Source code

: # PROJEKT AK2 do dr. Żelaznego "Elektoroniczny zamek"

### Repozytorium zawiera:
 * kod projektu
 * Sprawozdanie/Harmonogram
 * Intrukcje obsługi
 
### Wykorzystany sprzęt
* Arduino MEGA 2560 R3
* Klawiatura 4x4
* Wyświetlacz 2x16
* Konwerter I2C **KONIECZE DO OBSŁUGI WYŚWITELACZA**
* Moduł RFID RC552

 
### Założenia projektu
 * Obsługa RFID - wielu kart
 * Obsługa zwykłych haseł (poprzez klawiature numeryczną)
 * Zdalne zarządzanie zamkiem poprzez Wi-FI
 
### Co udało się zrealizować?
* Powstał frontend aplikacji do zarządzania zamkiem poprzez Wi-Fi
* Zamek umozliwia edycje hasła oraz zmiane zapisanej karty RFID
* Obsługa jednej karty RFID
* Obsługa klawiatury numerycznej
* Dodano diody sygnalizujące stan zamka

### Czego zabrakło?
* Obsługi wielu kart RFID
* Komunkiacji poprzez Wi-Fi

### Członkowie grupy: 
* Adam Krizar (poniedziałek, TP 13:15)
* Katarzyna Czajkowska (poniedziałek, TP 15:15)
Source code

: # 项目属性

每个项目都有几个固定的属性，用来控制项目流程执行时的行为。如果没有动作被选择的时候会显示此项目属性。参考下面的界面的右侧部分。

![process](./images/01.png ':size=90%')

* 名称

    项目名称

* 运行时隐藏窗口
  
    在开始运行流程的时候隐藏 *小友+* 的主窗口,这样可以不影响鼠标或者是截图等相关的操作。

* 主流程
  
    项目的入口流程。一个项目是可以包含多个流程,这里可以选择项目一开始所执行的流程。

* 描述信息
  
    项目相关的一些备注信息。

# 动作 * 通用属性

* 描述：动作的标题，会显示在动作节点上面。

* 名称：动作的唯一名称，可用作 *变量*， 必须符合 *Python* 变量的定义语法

◇ ◇ ◇ ◇

**TASK TO COMPLETE:**
Go through the records above and copy each line exactly.

**RESULT OF THE EXERCISE:**
Source code

: # PROJEKT AK2 do dr. Żelaznego "Elektoroniczny zamek"

### Repozytorium zawiera:
 * kod projektu
 * Sprawozdanie/Harmonogram
 * Intrukcje obsługi
 
### Wykorzystany sprzęt
* Arduino MEGA 2560 R3
* Klawiatura 4x4
* Wyświetlacz 2x16
* Konwerter I2C **KONIECZE DO OBSŁUGI WYŚWITELACZA**
* Moduł RFID RC552

 
### Założenia projektu
 * Obsługa RFID - wielu kart
 * Obsługa zwykłych haseł (poprzez klawiature numeryczną)
 * Zdalne zarządzanie zamkiem poprzez Wi-FI
 
### Co udało się zrealizować?
* Powstał frontend aplikacji do zarządzania zamkiem poprzez Wi-Fi
* Zamek umozliwia edycje hasła oraz zmiane zapisanej karty RFID
* Obsługa jednej karty RFID
* Obsługa klawiatury numerycznej
* Dodano diody sygnalizujące stan zamka

### Czego zabrakło?
* Obsługi wielu kart RFID
* Komunkiacji poprzez Wi-Fi

### Członkowie grupy: 
* Adam Krizar (poniedziałek, TP 13:15)
* Katarzyna Czajkowska (poniedziałek, TP 15:15)
Source code

: # 项目属性

每个项目都有几个固定的属性，用来控制项目流程执行时的行为。如果没有动作被选择的时候会显示此项目属性。参考下面的界面的右侧部分。

![process](./images/01.png ':size=90%')

* 名称

    项目名称

* 运行时隐藏窗口
  
    在开始运行流程的时候隐藏 *小友+* 的主窗口,这样可以不影响鼠标或者是截图等相关的操作。

* 主流程
  
    项目的入口流程。一个项目是可以包含多个流程,这里可以选择项目一开始所执行的流程。

* 描述信息
  
    项目相关的一些备注信息。

# 动作 * 通用属性

* 描述：动作的标题，会显示在动作节点上面。

* 名称：动作的唯一名称，可用作 *变量*， 必须符合 *Python* 变量的定义语法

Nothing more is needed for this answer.